O melhor cão
Rubrica "Pai aos 50", de Joel Neto.
Descobri o Gauguin no dia em que enterrei o Melville. Há algo de absurdo nisso porque, cachorro ainda, o Gauguin dormiu em cima da minha cama durante um ano. Foi o ano mais solitário da minha vida, e o zelo com que me lambia o rosto quando me sentia angustiado era o mesmo com que se deixava quieto quando percebia que eu queria ficar a ler em silêncio.
Só que o Melville ocupava o espaço todo. Fez tanta asneira, e durante tantos anos, que eu acordava de manhã, revirava os cobertores por cima do Gauguin e ia conferir os estragos da noite. Do Gauguin – como da Jasmim, na altura havia três cães cá em casa -, demorava até a dar-me conta. Só quando o Melville foi parar ao cemitério que lhe construí na matinha, por detrás do calistemo, me detive nele.
E era admirável. Eu estava muito triste, a Marta estava muito triste, e durante semanas fez tudo para nos apaziguar, apesar da sua própria solidão. Deixou de roer objectos e de destruir plantas. Aprendeu a andar sem trela, entre os dois, nas caminhadas pelo pontão. Ficou horas infinitas no chão do shed, a ver-me trabalhar – fez tudo o que os outros faziam de bom e nada do que faziam de mau, desde logo ser sossegado como a Jasmim (e não o Melville) e desprovido de ciúme como o Melville (e não a Jasmim).
Foi por isso que, quando decidimos arranjar-lhe companhia, visto haver um bebé a caminho, escolhemos tornar a comprar um cão, excepção que eu só abrira com ele. Um whippet compreendia imensas vantagens: não tinha cheiro, não largava pêlo, era mimoso e, além disso, comportava-se bem com bebés. Entretanto, havia uma ninhada disponível aqui na ilha – e, nas fotos, a Colette era a mais mosca-morta.
Claro que o tiro nos saiu pela culatra, porque onde o Gauguin é obediente a Colette é insurrecta, onde ele é higiénico ela é emporcalhada e onde ele se detém a avaliar os riscos ela atira-se de cabeça.
Da primeira vez que lha mostrei, ele olhou para mim como que atónito: “Então, mas agora ainda me trazes isto para eu criar?”. Ela nunca mais parou de espalhar o terror. Não há uma só peça de roupa do Artur que ainda não tenha tentado comer. Todos os dias leva o tapete do WC para a enxerga do corredor com a mesma dissimulação com que um mágico tira o soutien a uma senhora. E, antes de se ir deitar, passa meia hora às voltas pela casa, a cartografar asneiras para o dia seguinte.

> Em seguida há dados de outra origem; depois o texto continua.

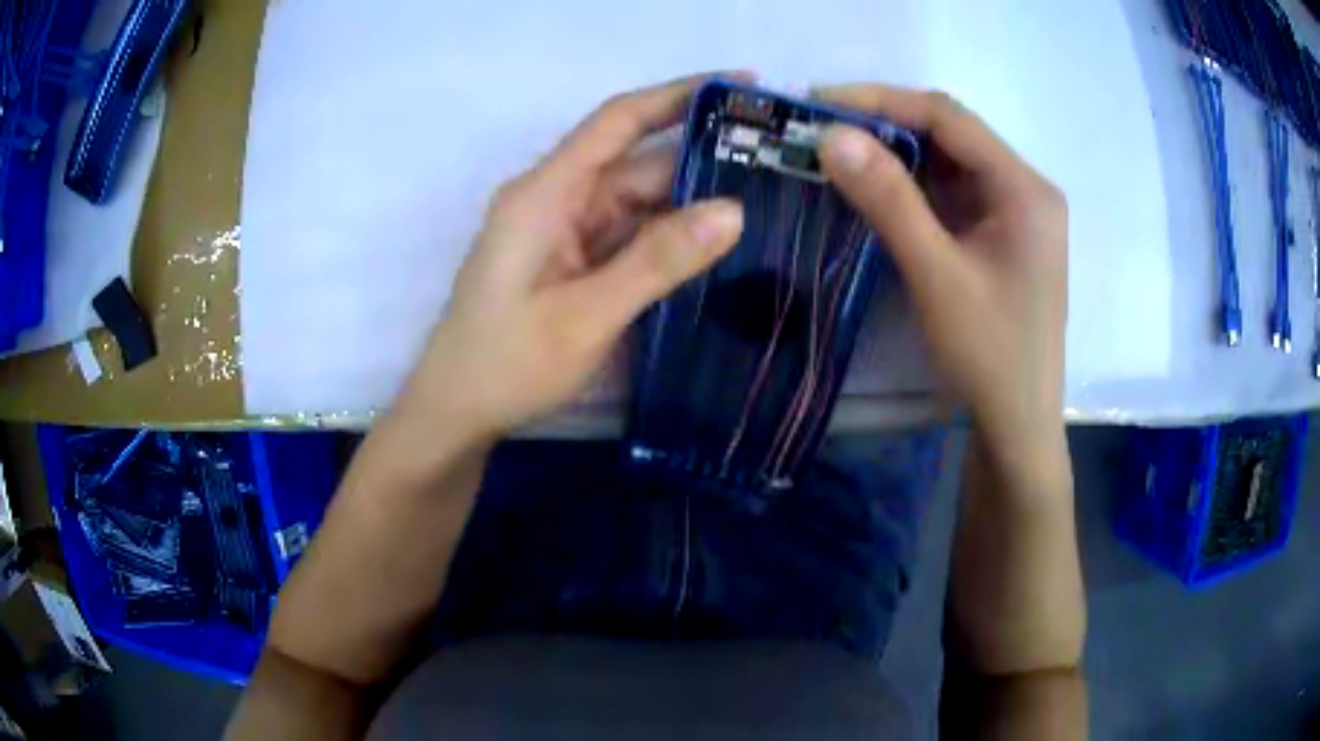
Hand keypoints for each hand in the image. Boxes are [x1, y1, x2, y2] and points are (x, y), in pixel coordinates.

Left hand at [399, 74, 744, 439]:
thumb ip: (658, 261)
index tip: (741, 85)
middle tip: (775, 166)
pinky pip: (627, 233)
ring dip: (690, 204)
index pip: (618, 121)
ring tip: (764, 204)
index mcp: (545, 193)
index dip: (679, 95)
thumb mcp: (586, 316)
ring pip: (637, 201)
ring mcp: (562, 230)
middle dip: (703, 160)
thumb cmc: (507, 365)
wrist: (456, 411)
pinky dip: (666, 237)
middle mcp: (554, 199)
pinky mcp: (569, 258)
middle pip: (636, 164)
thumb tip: (734, 210)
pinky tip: (713, 245)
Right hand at [815, 85, 1067, 450]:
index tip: (819, 101)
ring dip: (895, 155)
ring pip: (949, 162)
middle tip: (820, 127)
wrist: (1017, 424)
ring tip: (836, 152)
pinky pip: (952, 193)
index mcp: (1024, 188)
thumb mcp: (936, 274)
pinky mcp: (1001, 235)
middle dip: (885, 125)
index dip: (882, 100)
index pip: (949, 117)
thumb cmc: (989, 355)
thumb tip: (830, 135)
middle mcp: (1025, 188)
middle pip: (951, 134)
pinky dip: (912, 187)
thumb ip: (887, 200)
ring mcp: (1015, 212)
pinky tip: (874, 188)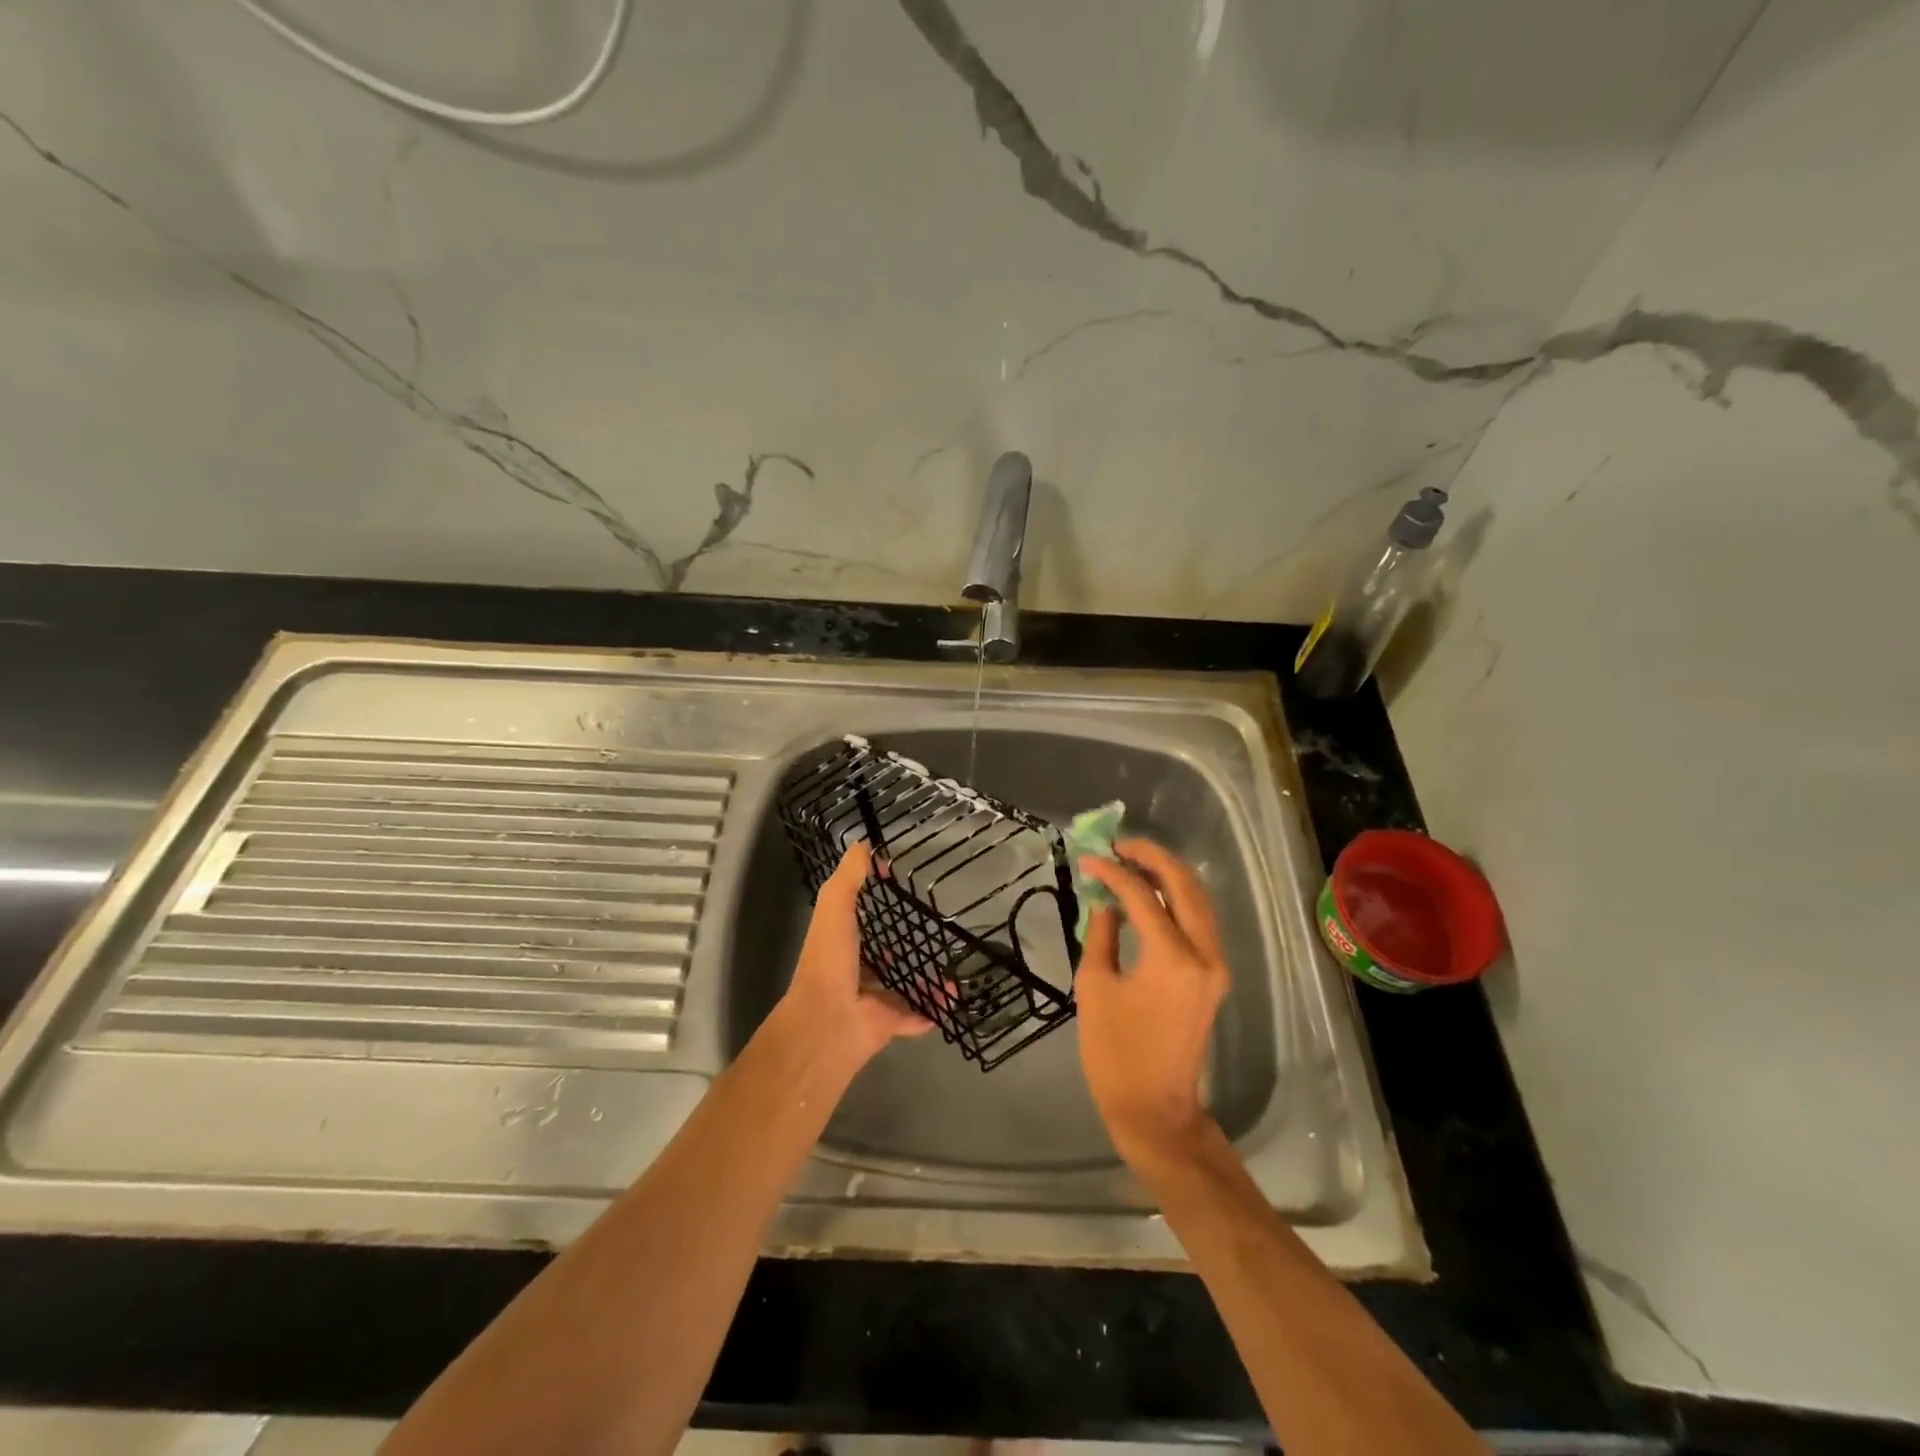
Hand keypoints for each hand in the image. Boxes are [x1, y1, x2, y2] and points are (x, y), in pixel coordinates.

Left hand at [774, 842, 932, 1069]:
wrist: (827, 1022)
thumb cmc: (829, 959)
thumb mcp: (835, 906)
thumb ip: (849, 877)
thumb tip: (865, 845)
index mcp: (838, 944)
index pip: (857, 922)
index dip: (875, 906)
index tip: (902, 891)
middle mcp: (853, 972)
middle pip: (881, 956)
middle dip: (903, 945)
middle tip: (935, 930)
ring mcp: (870, 1000)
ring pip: (900, 987)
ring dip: (923, 977)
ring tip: (952, 964)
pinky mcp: (887, 1024)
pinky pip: (914, 1016)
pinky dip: (931, 1009)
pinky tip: (951, 997)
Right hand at [1075, 839, 1229, 1169]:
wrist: (1154, 1107)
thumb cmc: (1114, 1052)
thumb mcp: (1094, 986)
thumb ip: (1101, 933)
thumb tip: (1106, 900)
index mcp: (1171, 958)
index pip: (1142, 894)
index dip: (1113, 872)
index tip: (1088, 860)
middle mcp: (1204, 953)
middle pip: (1184, 885)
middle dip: (1152, 857)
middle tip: (1118, 845)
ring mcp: (1216, 964)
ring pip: (1199, 898)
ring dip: (1168, 874)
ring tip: (1132, 862)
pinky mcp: (1215, 975)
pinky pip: (1200, 920)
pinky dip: (1177, 898)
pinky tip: (1150, 892)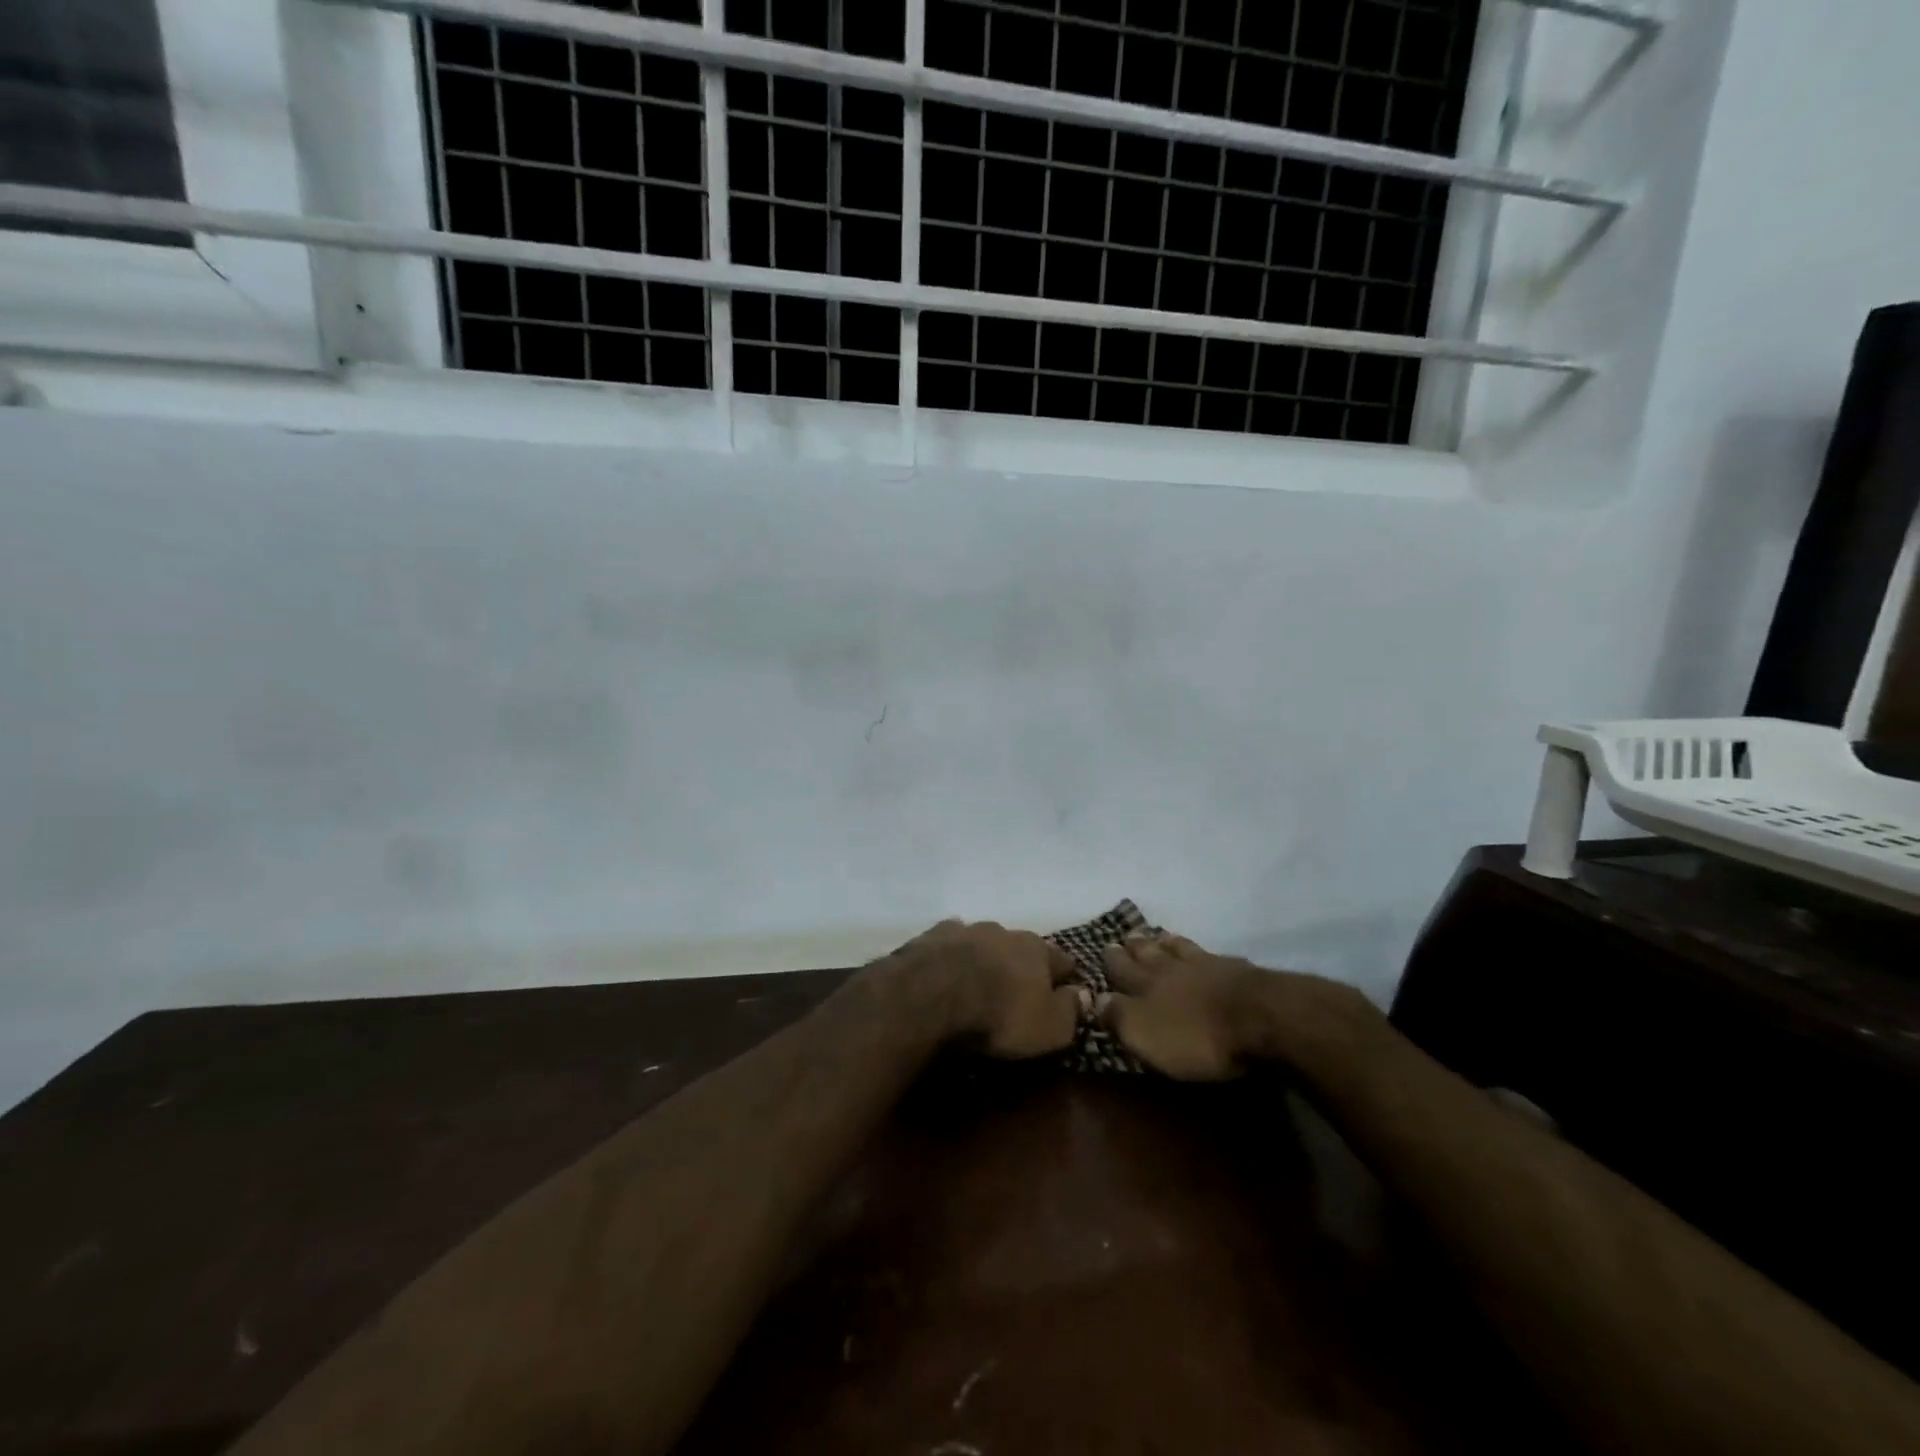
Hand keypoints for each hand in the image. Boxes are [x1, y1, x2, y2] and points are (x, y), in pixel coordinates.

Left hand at [884, 919, 1085, 1058]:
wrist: (933, 993)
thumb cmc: (1000, 1014)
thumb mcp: (1050, 1028)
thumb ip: (1071, 1011)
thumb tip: (1084, 995)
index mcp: (1037, 949)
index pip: (1063, 960)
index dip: (1066, 979)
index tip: (1065, 995)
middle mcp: (1004, 931)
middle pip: (1021, 947)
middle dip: (1022, 965)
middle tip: (1017, 990)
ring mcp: (966, 929)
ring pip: (984, 942)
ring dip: (986, 957)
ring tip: (979, 981)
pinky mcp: (932, 937)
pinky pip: (949, 944)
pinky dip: (952, 956)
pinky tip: (945, 970)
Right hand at [1100, 933, 1369, 1079]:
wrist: (1263, 1018)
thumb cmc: (1196, 1035)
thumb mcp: (1144, 1034)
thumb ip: (1117, 1016)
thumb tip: (1094, 998)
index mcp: (1145, 984)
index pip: (1120, 968)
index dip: (1111, 961)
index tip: (1103, 948)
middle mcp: (1171, 968)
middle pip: (1149, 952)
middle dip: (1135, 946)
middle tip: (1126, 936)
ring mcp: (1207, 965)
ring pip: (1179, 948)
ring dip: (1165, 942)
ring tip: (1158, 935)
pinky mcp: (1239, 972)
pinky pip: (1211, 956)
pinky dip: (1200, 952)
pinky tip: (1205, 954)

Mas, durante as semanas em que estivemos alheados com o nascimento e depois a infecção do Artur, o Gauguin foi pai, mãe, irmão mais velho e primo afastado dela. E, de lá para cá, manteve-se disponível para esses papéis todos em favor do bebé também. Se a Colette tem um descuido, olha para mim com o ar de: “Tudo bem, foi só cocó”. Se é o Artur, meneia a cabeça como quem diz: “Tudo bem, foi só xixi”. Quando ele chora muito, vai deitar-se à porta do quarto, num plantão preocupado. Quando vamos todos dormir, abre os braços à Colette e dorme com ela em conchinha.
Temos fotos – são um amor. E agora estamos ansiosos por passar desta fase das lambidelas controladas àquela em que simplesmente largamos o Artur na cama deles: “Toca a imunizar”. Há-de haver sempre um lugar que é da inocência e não é de mais nada. É o lugar dos cães, e é também o das crianças.